- [Task prompt]
Output, exactly as written, the lines below starting at the line containing "These moves are" and ending at the line containing "Several years ago". Drop the pictures and keep both end lines.

- [Input material]
-----

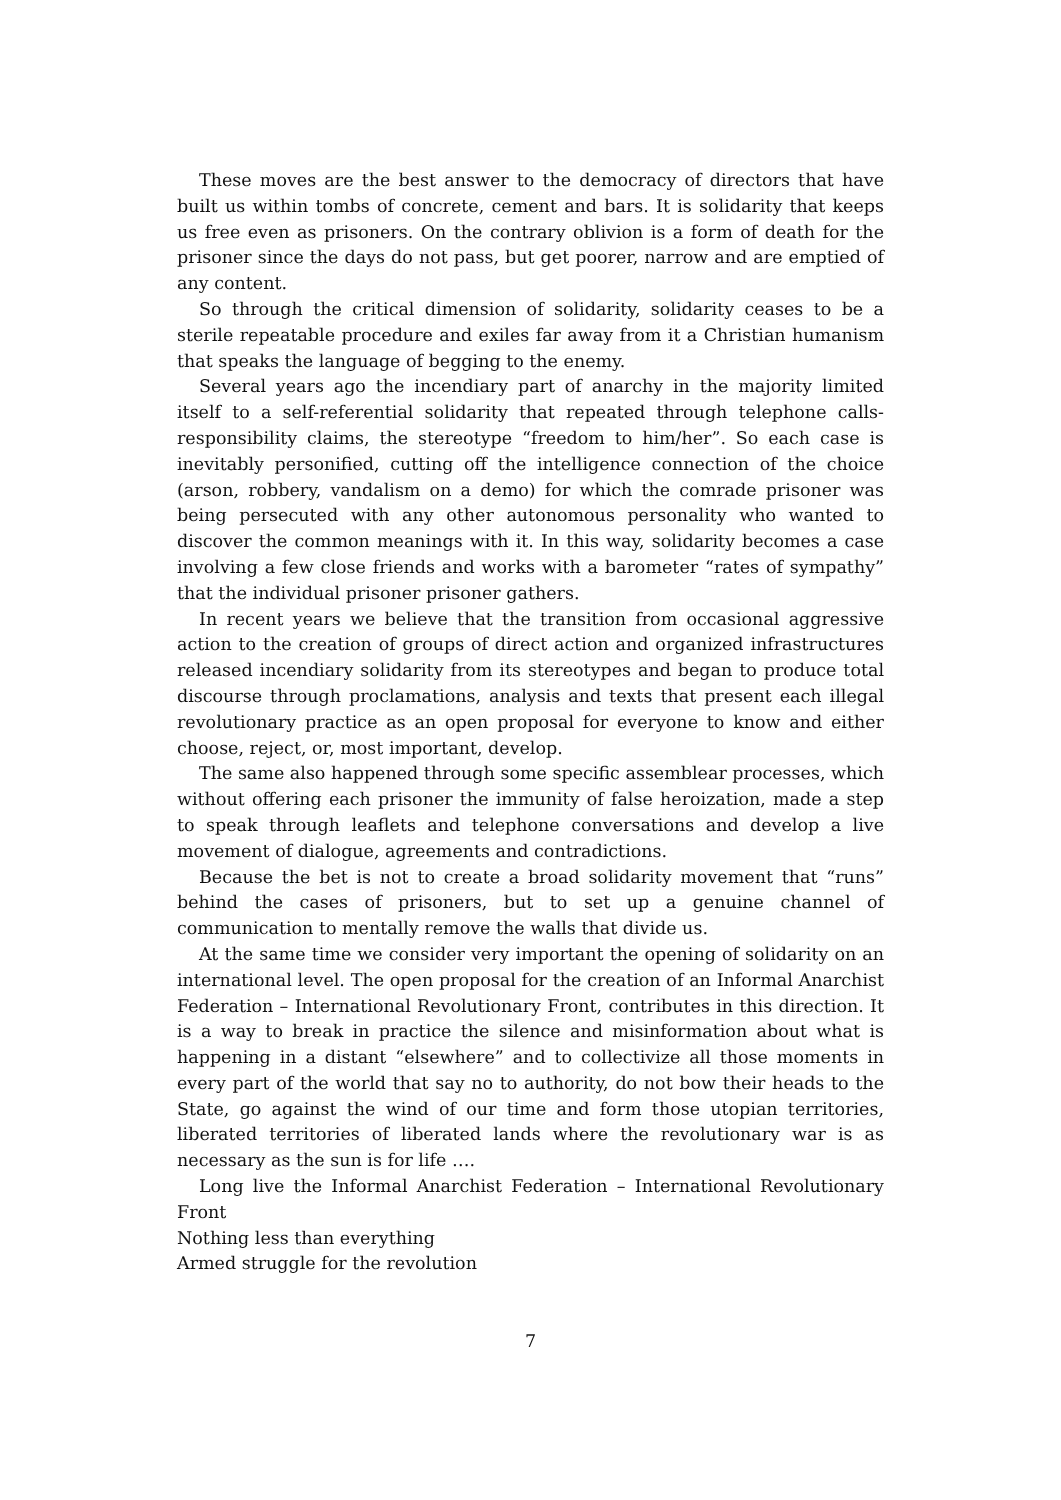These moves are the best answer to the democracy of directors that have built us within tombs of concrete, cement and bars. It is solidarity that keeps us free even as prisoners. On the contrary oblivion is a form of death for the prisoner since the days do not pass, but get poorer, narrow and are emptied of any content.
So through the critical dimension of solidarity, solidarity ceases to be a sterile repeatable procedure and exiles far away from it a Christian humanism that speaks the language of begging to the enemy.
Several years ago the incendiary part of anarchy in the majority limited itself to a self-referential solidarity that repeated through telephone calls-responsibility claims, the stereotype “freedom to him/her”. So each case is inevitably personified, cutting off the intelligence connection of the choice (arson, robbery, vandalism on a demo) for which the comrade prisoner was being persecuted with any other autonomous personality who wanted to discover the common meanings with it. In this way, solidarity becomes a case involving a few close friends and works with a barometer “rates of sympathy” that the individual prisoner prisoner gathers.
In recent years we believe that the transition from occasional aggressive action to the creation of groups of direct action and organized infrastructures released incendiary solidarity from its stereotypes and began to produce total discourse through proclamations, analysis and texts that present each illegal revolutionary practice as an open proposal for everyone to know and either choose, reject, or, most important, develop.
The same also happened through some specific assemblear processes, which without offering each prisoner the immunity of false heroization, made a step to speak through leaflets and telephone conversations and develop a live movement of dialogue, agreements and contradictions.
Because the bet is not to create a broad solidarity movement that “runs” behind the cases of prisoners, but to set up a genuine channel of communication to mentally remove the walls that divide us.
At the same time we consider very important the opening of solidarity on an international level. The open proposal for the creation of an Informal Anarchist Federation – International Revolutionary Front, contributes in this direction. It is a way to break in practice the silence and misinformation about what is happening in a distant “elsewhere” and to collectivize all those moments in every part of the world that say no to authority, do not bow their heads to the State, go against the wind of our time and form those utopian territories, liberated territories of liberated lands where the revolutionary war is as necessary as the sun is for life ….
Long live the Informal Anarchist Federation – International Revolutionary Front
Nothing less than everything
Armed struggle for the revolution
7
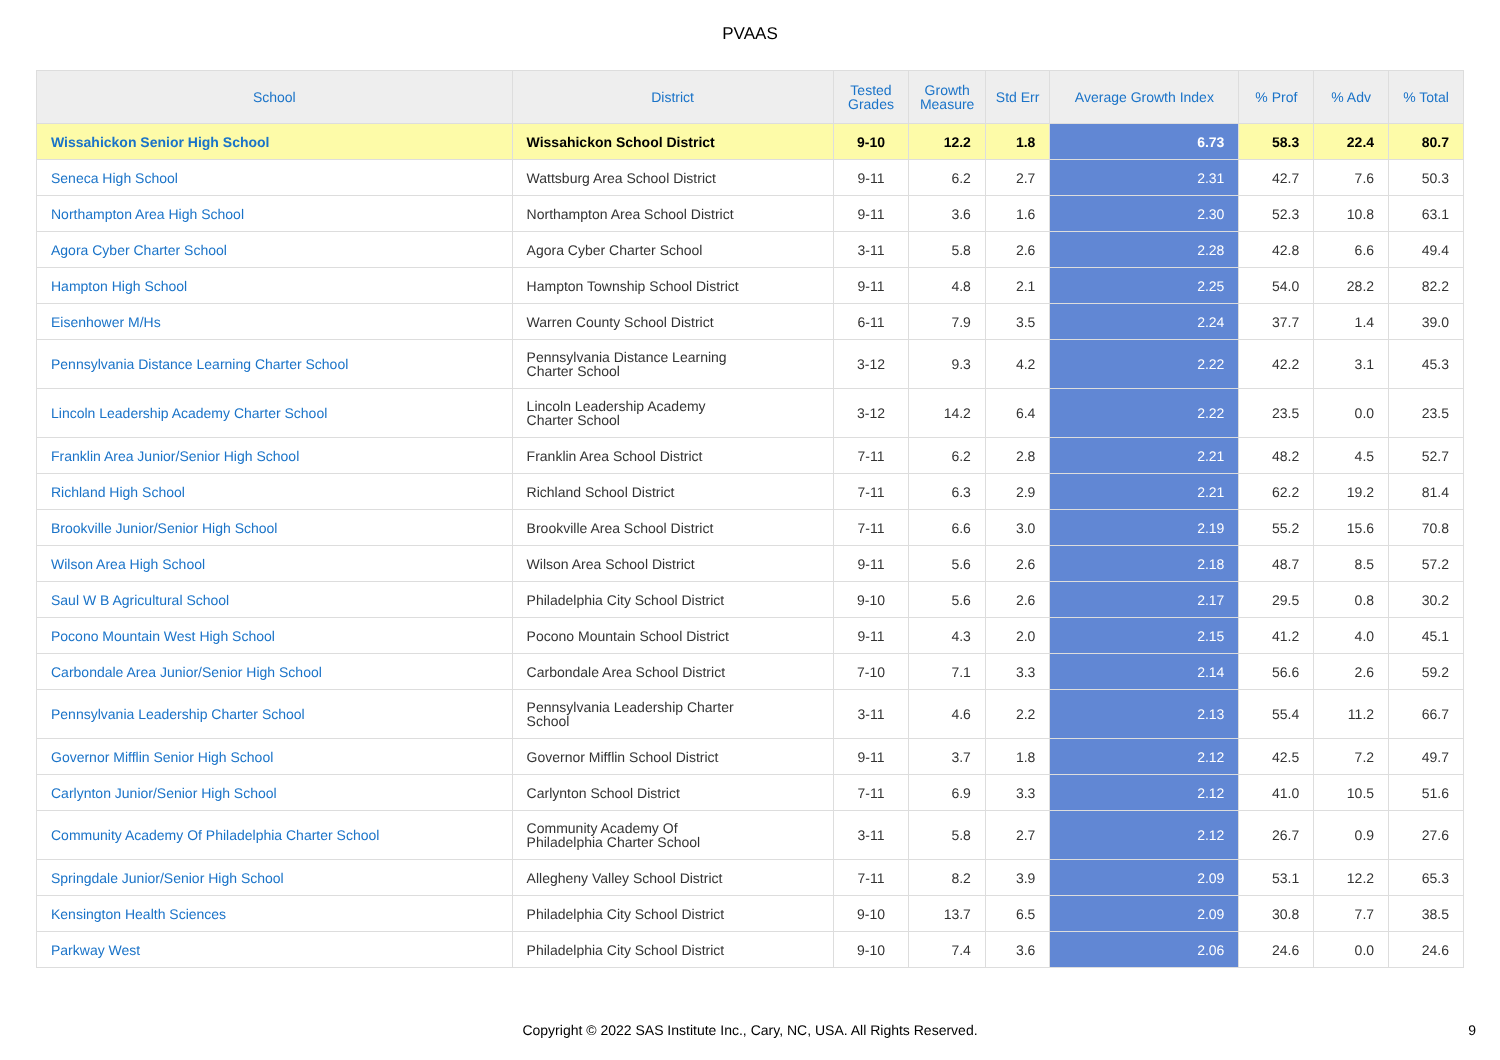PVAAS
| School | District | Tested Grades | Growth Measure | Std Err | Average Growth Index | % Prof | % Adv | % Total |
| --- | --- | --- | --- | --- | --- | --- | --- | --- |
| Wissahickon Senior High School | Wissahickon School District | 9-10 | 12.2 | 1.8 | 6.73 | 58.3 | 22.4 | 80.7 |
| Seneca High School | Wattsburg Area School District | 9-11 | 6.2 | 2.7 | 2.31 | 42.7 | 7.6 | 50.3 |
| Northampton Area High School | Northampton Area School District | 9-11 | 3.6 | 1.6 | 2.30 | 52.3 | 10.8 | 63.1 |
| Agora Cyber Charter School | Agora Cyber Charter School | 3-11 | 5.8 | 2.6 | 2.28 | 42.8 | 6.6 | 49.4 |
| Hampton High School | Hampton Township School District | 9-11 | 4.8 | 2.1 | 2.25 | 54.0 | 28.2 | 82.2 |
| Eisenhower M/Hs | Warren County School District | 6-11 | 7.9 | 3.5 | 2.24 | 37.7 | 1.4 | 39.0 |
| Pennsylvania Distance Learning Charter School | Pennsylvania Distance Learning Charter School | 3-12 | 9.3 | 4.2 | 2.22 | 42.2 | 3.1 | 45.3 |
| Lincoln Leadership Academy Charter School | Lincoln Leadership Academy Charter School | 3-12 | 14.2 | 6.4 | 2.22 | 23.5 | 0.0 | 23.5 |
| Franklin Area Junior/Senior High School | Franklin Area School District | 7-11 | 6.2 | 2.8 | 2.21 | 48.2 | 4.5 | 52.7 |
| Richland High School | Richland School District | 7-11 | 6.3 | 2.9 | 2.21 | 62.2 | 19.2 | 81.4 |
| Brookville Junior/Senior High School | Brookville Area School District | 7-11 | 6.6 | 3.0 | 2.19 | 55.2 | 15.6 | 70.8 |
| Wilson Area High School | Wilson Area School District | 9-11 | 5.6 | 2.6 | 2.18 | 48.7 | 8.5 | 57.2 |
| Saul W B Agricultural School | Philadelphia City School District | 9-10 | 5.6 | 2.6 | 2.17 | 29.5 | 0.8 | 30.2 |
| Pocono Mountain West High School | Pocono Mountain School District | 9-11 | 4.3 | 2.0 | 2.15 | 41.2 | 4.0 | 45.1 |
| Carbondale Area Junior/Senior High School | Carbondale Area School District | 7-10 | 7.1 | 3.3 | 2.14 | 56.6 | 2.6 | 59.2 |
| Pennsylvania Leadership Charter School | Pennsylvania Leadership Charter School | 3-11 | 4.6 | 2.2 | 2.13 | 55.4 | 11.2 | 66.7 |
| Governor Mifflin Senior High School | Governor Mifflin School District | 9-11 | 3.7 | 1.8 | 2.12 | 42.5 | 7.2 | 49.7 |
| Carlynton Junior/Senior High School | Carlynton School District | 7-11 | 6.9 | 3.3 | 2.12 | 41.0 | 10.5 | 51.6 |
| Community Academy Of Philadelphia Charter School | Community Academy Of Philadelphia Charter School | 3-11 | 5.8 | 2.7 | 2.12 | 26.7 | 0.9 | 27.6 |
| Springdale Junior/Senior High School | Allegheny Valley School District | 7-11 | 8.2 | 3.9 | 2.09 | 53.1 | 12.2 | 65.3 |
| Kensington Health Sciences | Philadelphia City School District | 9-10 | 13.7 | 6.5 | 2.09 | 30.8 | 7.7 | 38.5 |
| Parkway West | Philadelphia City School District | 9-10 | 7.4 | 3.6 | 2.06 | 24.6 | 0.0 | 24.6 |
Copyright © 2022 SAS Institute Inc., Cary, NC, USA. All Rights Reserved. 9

-----

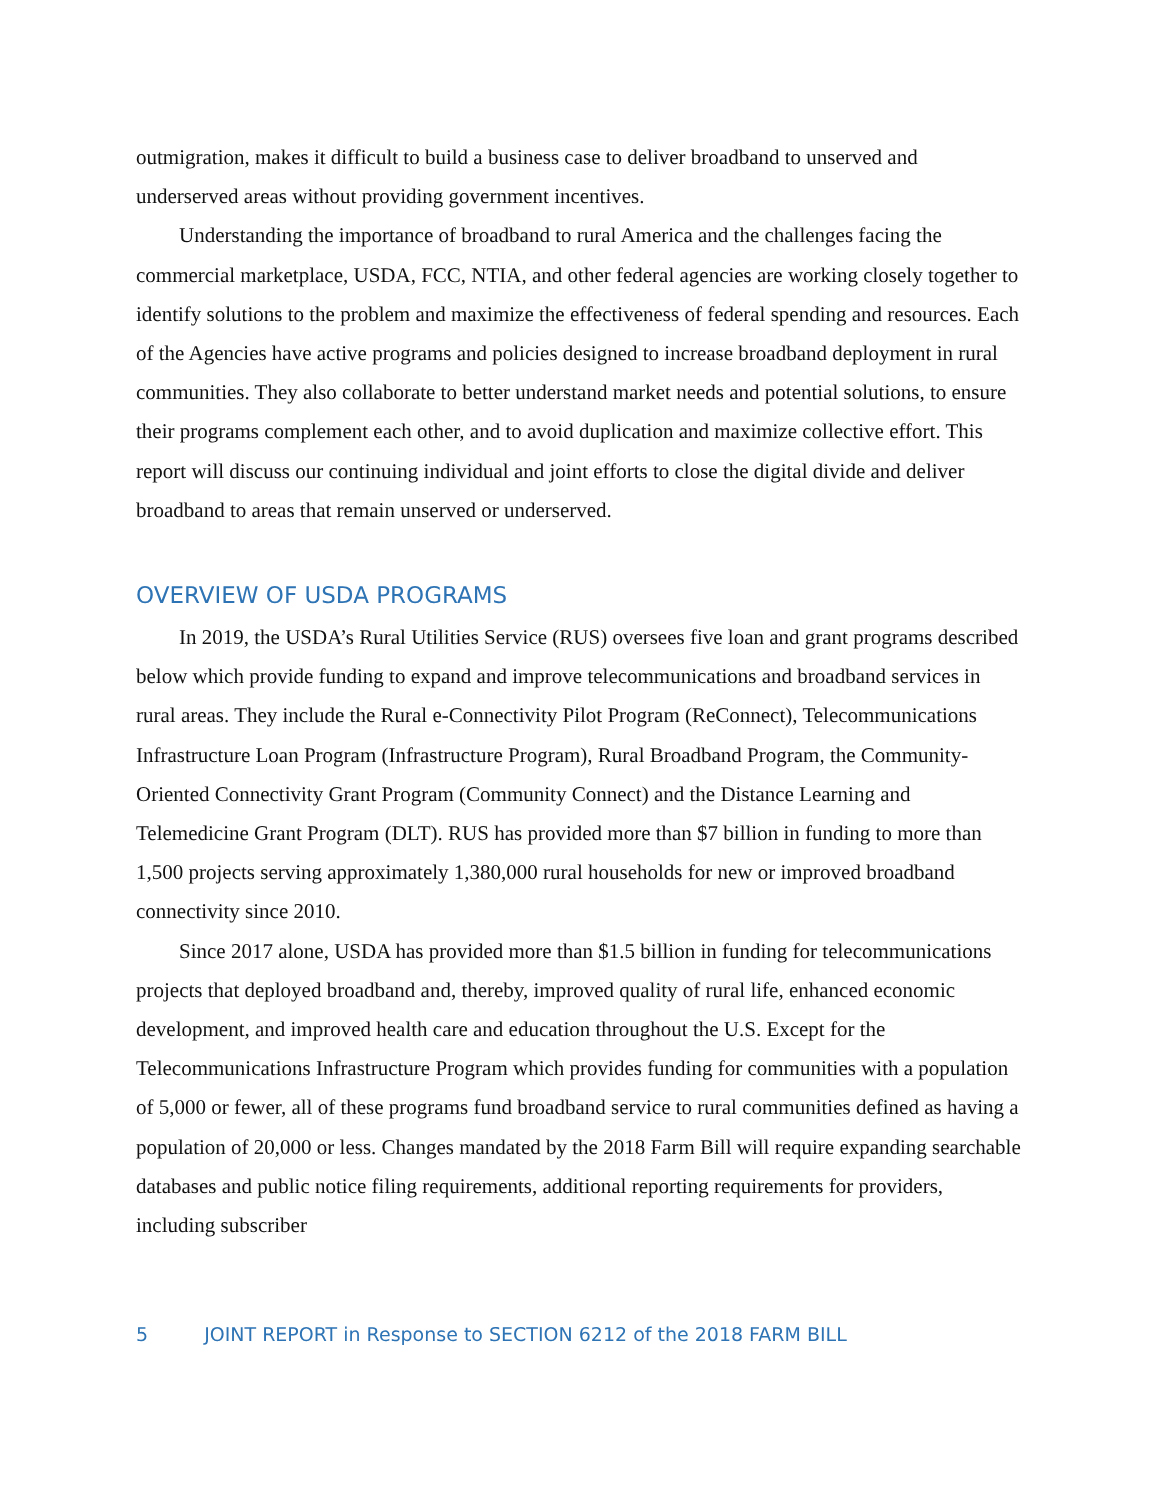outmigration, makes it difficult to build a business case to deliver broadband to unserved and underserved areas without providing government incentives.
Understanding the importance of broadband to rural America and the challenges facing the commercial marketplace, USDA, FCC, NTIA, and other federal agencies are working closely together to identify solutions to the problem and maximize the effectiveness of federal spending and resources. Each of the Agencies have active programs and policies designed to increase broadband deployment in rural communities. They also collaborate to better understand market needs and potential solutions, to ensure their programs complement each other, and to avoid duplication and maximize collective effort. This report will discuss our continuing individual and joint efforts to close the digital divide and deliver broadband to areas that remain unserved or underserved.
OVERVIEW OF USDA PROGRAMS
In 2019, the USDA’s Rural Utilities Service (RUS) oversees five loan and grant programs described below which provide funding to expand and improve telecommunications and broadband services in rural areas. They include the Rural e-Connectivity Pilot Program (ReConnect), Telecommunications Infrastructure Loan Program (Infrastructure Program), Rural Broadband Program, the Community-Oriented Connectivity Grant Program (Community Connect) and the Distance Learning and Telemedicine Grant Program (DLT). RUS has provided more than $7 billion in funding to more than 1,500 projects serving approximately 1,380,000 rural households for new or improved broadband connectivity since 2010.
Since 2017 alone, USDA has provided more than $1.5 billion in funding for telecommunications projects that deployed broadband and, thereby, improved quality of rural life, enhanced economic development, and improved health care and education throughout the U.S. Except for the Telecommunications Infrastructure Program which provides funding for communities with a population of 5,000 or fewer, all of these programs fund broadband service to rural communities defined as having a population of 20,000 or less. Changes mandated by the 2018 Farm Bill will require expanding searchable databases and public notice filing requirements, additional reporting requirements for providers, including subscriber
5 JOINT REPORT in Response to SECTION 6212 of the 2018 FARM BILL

-----

- [Response to the exercise]
These moves are the best answer to the democracy of directors that have built us within tombs of concrete, cement and bars. It is solidarity that keeps us free even as prisoners. On the contrary oblivion is a form of death for the prisoner since the days do not pass, but get poorer, narrow and are emptied of any content.
So through the critical dimension of solidarity, solidarity ceases to be a sterile repeatable procedure and exiles far away from it a Christian humanism that speaks the language of begging to the enemy.
Several years ago the incendiary part of anarchy in the majority limited itself to a self-referential solidarity that repeated through telephone calls-responsibility claims, the stereotype “freedom to him/her”. So each case is inevitably personified, cutting off the intelligence connection of the choice (arson, robbery, vandalism on a demo) for which the comrade prisoner was being persecuted with any other autonomous personality who wanted to discover the common meanings with it. In this way, solidarity becomes a case involving a few close friends and works with a barometer “rates of sympathy” that the individual prisoner prisoner gathers.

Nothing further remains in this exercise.